* **WHAT TO WORK ON**:
Copy word for word the lines below, starting at the line that contains "Abflug und Ankunft" and ending at the line that contains "Flughafen Lissabon", with both of those lines included.

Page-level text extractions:
=-=-=-=-=

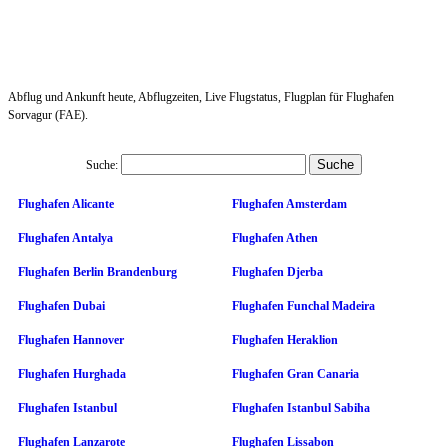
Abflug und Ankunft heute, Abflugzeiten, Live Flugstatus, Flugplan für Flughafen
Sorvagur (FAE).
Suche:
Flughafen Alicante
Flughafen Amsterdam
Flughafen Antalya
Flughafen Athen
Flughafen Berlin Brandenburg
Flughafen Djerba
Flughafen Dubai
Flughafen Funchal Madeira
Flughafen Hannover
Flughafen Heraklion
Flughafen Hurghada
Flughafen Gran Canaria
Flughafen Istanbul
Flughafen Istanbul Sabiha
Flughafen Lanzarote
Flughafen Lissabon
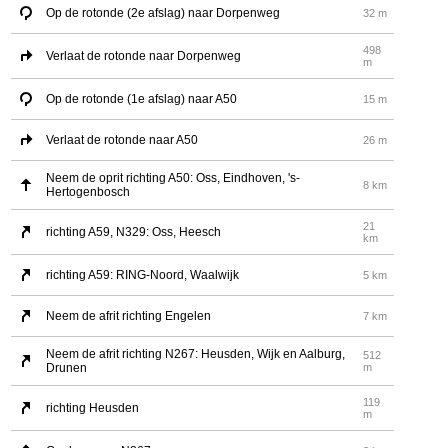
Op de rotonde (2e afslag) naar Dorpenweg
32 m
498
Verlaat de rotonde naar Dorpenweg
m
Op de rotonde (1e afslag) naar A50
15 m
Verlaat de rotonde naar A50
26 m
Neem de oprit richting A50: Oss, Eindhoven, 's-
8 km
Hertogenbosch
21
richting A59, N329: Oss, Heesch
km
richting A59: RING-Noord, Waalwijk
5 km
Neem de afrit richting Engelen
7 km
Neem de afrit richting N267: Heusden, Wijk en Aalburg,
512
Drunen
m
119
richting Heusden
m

=-=-=-=-=

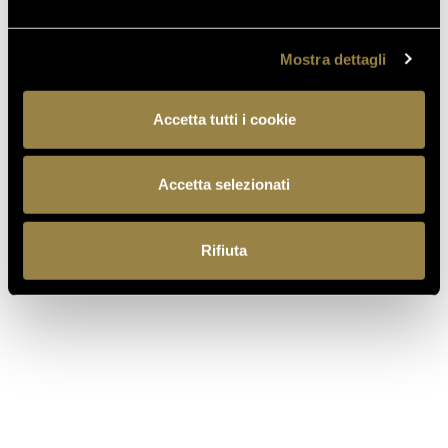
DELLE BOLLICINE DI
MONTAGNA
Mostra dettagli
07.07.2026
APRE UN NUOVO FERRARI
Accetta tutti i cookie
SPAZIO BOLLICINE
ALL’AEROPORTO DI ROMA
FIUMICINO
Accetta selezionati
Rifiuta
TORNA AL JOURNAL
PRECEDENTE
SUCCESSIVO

=-=-=-=-=

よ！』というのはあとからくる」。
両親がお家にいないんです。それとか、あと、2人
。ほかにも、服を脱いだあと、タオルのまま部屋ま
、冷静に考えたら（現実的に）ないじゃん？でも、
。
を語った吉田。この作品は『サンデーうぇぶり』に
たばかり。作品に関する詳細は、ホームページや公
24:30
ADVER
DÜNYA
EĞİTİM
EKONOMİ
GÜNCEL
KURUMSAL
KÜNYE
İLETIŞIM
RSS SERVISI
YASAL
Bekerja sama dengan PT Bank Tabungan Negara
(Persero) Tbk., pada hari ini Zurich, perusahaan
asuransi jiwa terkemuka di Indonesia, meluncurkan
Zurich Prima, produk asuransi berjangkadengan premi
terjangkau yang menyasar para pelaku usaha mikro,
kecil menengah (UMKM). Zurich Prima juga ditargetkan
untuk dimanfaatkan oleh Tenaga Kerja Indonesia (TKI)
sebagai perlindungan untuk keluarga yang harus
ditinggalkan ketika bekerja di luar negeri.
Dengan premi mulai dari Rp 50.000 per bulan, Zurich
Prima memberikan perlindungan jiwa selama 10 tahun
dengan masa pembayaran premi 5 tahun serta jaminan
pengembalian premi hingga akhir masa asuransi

=-=-=-=-=

* **RESULT**:
Abflug und Ankunft heute, Abflugzeiten, Live Flugstatus, Flugplan für Flughafen
Sorvagur (FAE).
Suche:
Flughafen Alicante
Flughafen Amsterdam
Flughafen Antalya
Flughafen Athen
Flughafen Berlin Brandenburg
Flughafen Djerba
Flughafen Dubai
Flughafen Funchal Madeira
Flughafen Hannover
Flughafen Heraklion
Flughafen Hurghada
Flughafen Gran Canaria
Flughafen Istanbul
Flughafen Istanbul Sabiha
Flughafen Lanzarote
Flughafen Lissabon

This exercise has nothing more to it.